During the session, the 30-share Sensex declined by as much as 992 points, or 1.2%, to hit an intraday low of 81,523, while the 50-share Nifty slide by 315.5 points to touch the day’s low of 24,826.
“The market's negative close was driven by several factors. Renewed tariff concerns and escalating geopolitical tensions in the Middle East weighed heavily on investor sentiment. Rising crude oil prices, fueled by Middle-East instability and stalled nuclear talks with Iran, added to the bearish mood,” said Vaibhav Vidwani, Research Analyst at Bonanza.
Among individual stocks, shares of domestic aviation companies - IndiGo parent Interglobe Aviation and SpiceJet - ffell by up to 3.4% after an Air India plane crashed near the Sardar Vallabhbhai Patel International Airport in Ahmedabad after take-off.
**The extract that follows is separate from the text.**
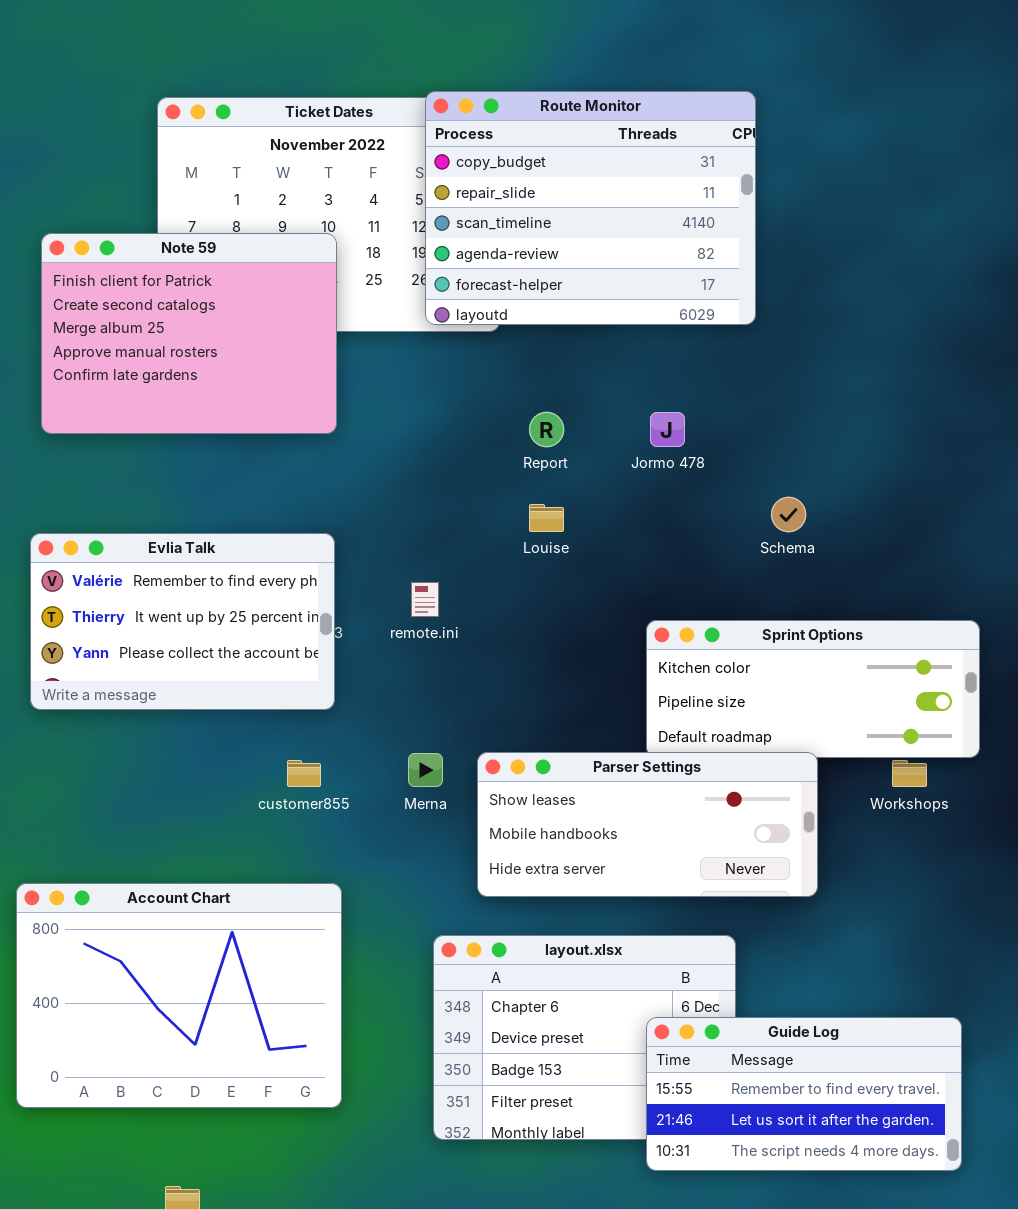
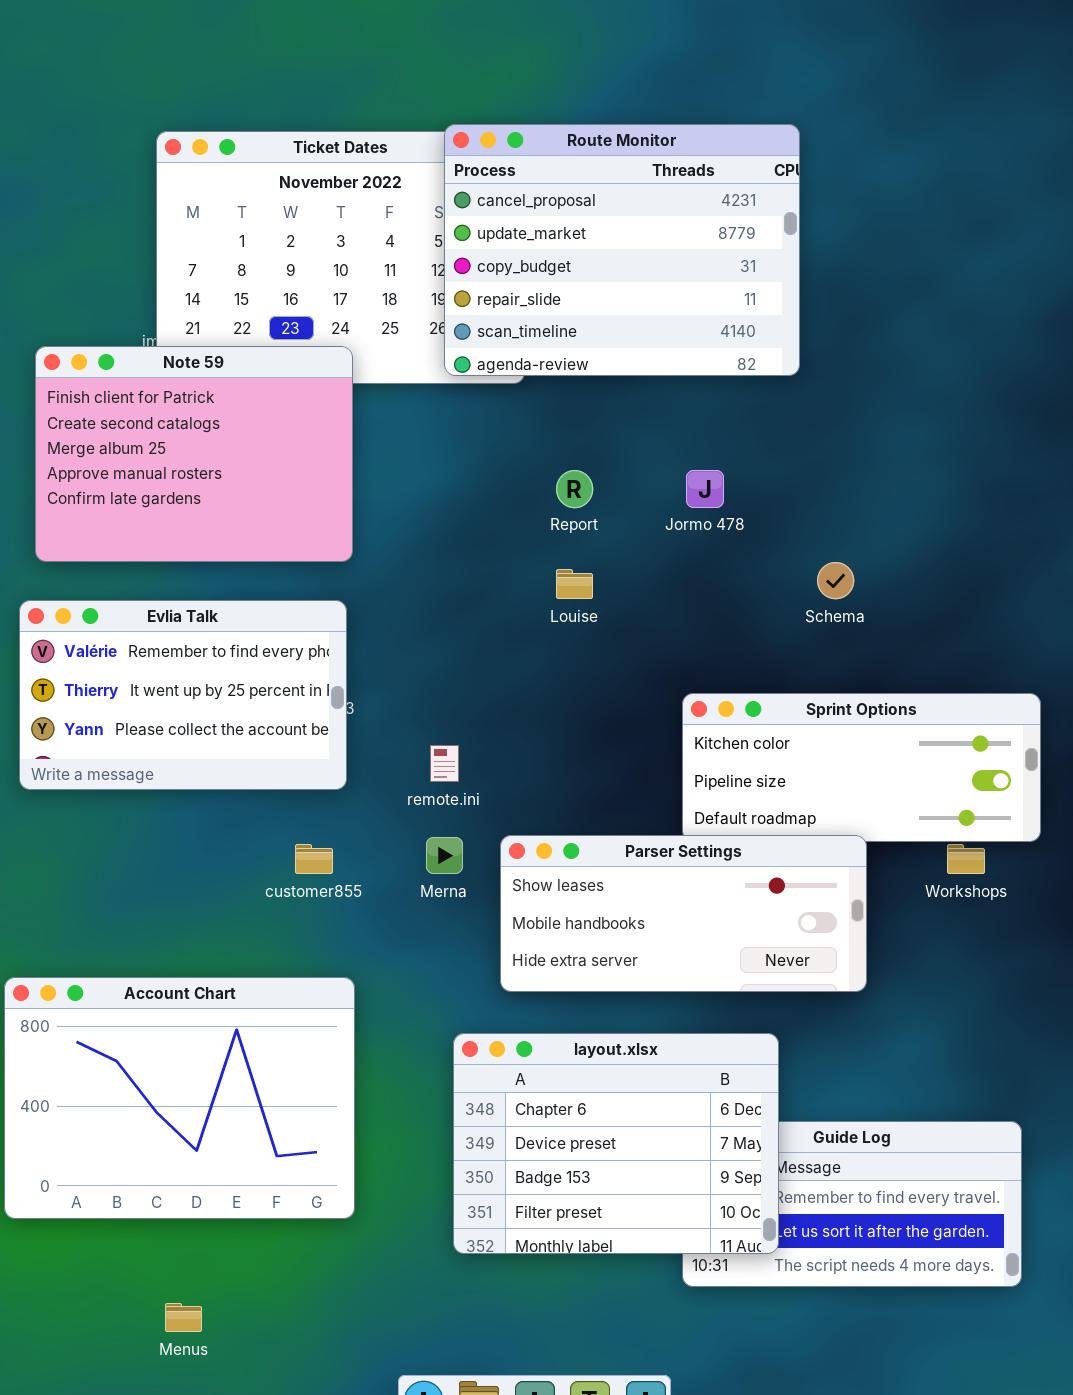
Route Monitor: [425,91,756,325] -> [444,124,800,376], scrolled up 2 rows
Note 59: [41,233,337,434] -> [35,346,353,562], moved
remote.ini: [411,582,439,617] -> [430,745,459,782], moved
layout.xlsx: [433,935,736,1140] -> [453,1033,779,1254], raised

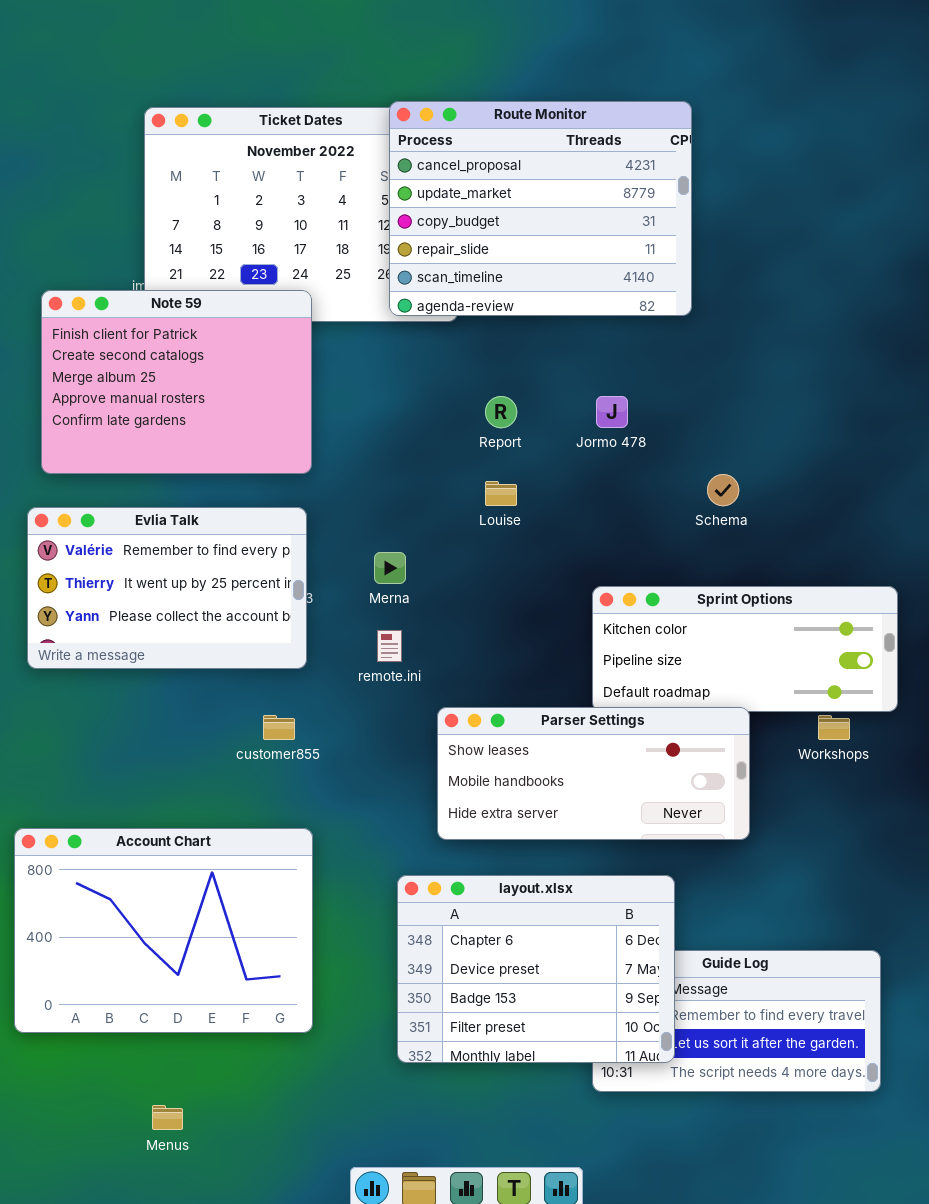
Merna: [426,837,463,874] -> [374,552,406,584], moved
On the BSE Sensex pack, 27 out of 30 stocks ended in the red zone, led by the Tata group companies – Tata Motors , Titan , Tata Steel , and TCS - which fell in the range of 2.25-2.9%. Among others, Eternal (Zomato) , Power Grid , L&T , Mahindra & Mahindra , HUL , Ultratech Cement , and Axis Bank were among the notable losers. On the other hand, Bajaj Finserv , Asian Paints , and Tech Mahindra were the only gainers, ending marginally higher.
On the sectoral front, all indices closed in the red, with realty, energy, consumer durables, oil & gas, auto, PSU bank, and FMCG emerging as the top laggards.
Caution to prevail in the near terms, say analysts
“Looking ahead, market participants are likely to remain cautious in the near term as they await clarity on global monetary policy direction and domestic macroeconomic data,” said Pranay Aggarwal, Director and CEO of Stoxkart, a discount brokerage firm.
Technically, the Nifty has once again approached the support zone of its short-term moving average—the 20-day EMA—which currently lies around the 24,800-mark, said Ajit Mishra, SVP-Research, Religare Broking. “A decisive break below this level could lead the index back into a consolidation phase.”
Given the prevailing uncertainty, he recommends maintaining strict stop-losses in short-term trades, particularly in the mid-cap and small-cap space. It is also advisable to avoid aggressive long positions until a clearer directional trend emerges, he said.
Vinod Nair, Head of Research at Geojit Investments, said the consolidation in the domestic markets is evolving into a broad-based trend, now extending to large-cap stocks. “Valuation concerns and rising oil prices—driven by the Middle East tensions—are fuelling risk aversion among investors.”
Shrikant Chouhan, Head Equity Research, Kotak Securities, opined that the benchmarks Nifty and Sensex breached the crucial support level of 25,000 and 82,000, respectively, which intensified selling pressure. On daily charts, it has formed a long bearish candle, which supports further weakness from the current levels.
“We are of the view that the short-term market texture is weak, but a fresh selloff is possible only after the dismissal of 24,825/81500 or below the 20-day SMA (Simple Moving Average). Below this level, the market could slip to 24,700-24650/81100-81000. On the other hand, above 24,920/81800, we could expect a quick intraday pullback rally up to 25,000-25,050/82000-82150,” he said.
(DISCLAIMER: The views and opinions expressed by investment experts on fortuneindia.com are either their own or of their organisations, but not necessarily that of fortuneindia.com and its editorial team. Readers are advised to consult certified experts before taking investment decisions.)